In recent times, homo faber has been particularly challenged by globalization and rapid advances in digitalization and artificial intelligence. The consequences of the technology-induced “translation revolution” (Cronin 2013) are far-reaching and the covid-19 pandemic has taken us even further down this road. Although translation and interpreting have become the “key infrastructure for global communication” (Bielsa 2005:139), social conditions surrounding these tasks are often obscured and the human aspect is readily neglected (ibid.).
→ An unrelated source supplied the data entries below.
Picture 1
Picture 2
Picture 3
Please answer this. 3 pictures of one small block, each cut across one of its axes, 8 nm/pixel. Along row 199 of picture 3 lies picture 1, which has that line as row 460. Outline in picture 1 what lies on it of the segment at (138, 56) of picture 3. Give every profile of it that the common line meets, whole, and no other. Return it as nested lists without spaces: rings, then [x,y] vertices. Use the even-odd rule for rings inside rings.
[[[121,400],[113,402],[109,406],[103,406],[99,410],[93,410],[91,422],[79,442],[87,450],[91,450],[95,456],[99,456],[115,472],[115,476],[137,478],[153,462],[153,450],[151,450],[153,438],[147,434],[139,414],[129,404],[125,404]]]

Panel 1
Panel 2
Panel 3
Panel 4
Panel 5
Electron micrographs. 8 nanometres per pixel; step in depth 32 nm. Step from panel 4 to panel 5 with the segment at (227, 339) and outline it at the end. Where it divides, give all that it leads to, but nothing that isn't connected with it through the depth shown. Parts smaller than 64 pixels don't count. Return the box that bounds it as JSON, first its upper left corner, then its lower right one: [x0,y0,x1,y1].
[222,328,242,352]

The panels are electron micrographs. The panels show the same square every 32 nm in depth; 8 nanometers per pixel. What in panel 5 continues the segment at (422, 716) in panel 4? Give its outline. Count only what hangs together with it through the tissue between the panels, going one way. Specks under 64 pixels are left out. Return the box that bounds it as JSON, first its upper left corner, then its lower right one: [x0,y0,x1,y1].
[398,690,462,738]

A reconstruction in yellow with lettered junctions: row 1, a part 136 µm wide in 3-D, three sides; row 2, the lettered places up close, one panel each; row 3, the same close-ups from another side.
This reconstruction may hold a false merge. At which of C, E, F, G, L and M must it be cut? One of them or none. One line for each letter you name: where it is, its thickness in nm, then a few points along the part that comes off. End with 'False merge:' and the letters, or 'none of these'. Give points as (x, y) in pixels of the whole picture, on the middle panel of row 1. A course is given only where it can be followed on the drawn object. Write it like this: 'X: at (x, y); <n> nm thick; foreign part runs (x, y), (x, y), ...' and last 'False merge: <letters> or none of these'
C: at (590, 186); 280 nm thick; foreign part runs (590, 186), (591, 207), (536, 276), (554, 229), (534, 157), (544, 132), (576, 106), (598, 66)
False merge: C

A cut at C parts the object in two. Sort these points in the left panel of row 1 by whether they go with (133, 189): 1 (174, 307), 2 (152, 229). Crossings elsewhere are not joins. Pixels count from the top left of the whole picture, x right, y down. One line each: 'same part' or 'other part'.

However, technological change also opens up new opportunities for our discipline to work proactively towards bringing the human factor of interpreting to the fore. In my presentation, I will use “human” as a prism and begin by looking at the history of interpreting studies to show how we have fostered the “abstract anonymity” (Pym 1998) of the interpreter. I will demonstrate how individual interpreters have been reduced to a set of typical characteristics of the profession through a rigid concept of ‘profession’, depicting ideal practitioners deprived of individuality and emotionality. In response, I will try to explore alternative epistemological and methodological ways which might help us to better understand the experiences lived by interpreters as active subjects in different spatio-temporal contexts. These include an unbiased view of the heterogeneity and hybridity of interpreting activities, an openness to take lesser researched ‘human’ concepts into consideration, such as empathy, understanding, or trust, as integral parts of the interpreter’s agency, as well as focusing more on relations between agents and negotiation processes in the multiverse of interpreting phenomena.

 

References

Bielsa, Esperança (2005) Globalisation and Translation: A Theoretical Approach. Language and Intercultural Communication 5:2, 131–144.

Cronin, Michael (2013) Translation in the Digital Age. London & New York: Routledge.

Pym, Anthony (1998) Method in Translation History. Manchester: St. Jerome.

Zerubavel, Eviatar (1995) The Rigid, the Fuzzy, and the Flexible: Notes on the Mental Sculpting of Aca­demic Identity. Social Research 62:4, 1093–1106.